Options shall be subject to the same vesting schedule and restrictions to which
the underlying Option is subject.

                  11.      Effective Date; Term of the Plan

                  Subject to approval by the majority of the stockholders of the
Company at the 1998 Annual Meeting, the effective date of the Plan shall be
January 1, 1998. If the Plan is not approved by the stockholders at such Annual
Meeting, the Plan and all interests in the Plan awarded to Eligible Directors
before the date of such Annual Meeting shall be void ab initio and of no further
force and effect. Unless terminated earlier in accordance with Section 12 below,
the Plan shall terminate on the Annual Meeting of stockholders of the Company in
2007. After such date, no further awards of Options may be made hereunder, but
previously granted awards shall remain outstanding subject to the terms hereof.

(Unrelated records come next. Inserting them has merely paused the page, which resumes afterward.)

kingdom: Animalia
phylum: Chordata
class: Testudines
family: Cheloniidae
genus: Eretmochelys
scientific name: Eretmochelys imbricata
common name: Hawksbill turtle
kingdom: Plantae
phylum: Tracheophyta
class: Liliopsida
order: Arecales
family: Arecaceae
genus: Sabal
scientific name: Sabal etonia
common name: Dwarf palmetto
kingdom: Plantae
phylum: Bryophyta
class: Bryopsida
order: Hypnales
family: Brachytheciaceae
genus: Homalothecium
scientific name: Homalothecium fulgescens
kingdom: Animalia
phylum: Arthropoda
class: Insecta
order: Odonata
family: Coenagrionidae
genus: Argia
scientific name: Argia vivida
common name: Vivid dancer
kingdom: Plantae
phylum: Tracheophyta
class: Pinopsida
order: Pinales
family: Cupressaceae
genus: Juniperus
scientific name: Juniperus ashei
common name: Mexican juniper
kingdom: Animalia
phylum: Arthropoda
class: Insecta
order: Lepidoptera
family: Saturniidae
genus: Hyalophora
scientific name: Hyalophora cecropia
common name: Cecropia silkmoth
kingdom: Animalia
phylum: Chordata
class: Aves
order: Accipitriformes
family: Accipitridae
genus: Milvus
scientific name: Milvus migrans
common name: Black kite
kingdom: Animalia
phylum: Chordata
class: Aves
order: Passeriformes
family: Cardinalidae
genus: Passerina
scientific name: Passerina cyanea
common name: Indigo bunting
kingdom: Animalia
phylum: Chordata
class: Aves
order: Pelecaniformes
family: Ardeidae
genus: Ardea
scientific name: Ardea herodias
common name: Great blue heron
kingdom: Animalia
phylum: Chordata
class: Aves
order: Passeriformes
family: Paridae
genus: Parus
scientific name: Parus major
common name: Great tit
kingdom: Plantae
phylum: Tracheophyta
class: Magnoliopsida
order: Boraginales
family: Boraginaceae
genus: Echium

                  12.      Amendments; Termination

                  The Board may at any time and from time to time alter, amend,
suspend or terminate the Plan in whole or in part. Any amendment to the Plan,
which under the requirements of applicable law must be approved by the
stockholders of the Company, shall not be effective unless and until such
stockholder approval has been obtained in compliance with such law. No
termination or amendment of the Plan may, without the written consent of the
Eligible Director, affect any such person's rights under the provisions of the
Plan with respect to awards of Options which were made prior to such action.

                  13.      No Right to Reelection

                  Nothing in the Plan shall be deemed to create any obligation
on the part of the Board to nominate any of its members for reelection by the
Company's stockholders, nor confer upon any Eligible Director the right to
remain a member of the Board for any period of time, or at any particular rate
of compensation.

                  14.      Governing Law

                  Except as to matters of federal law, the Plan, all award
documents issued and all actions taken thereunder shall be governed by and
construed in accordance with the laws of the State of Delaware without giving
effect to conflicts of law principles.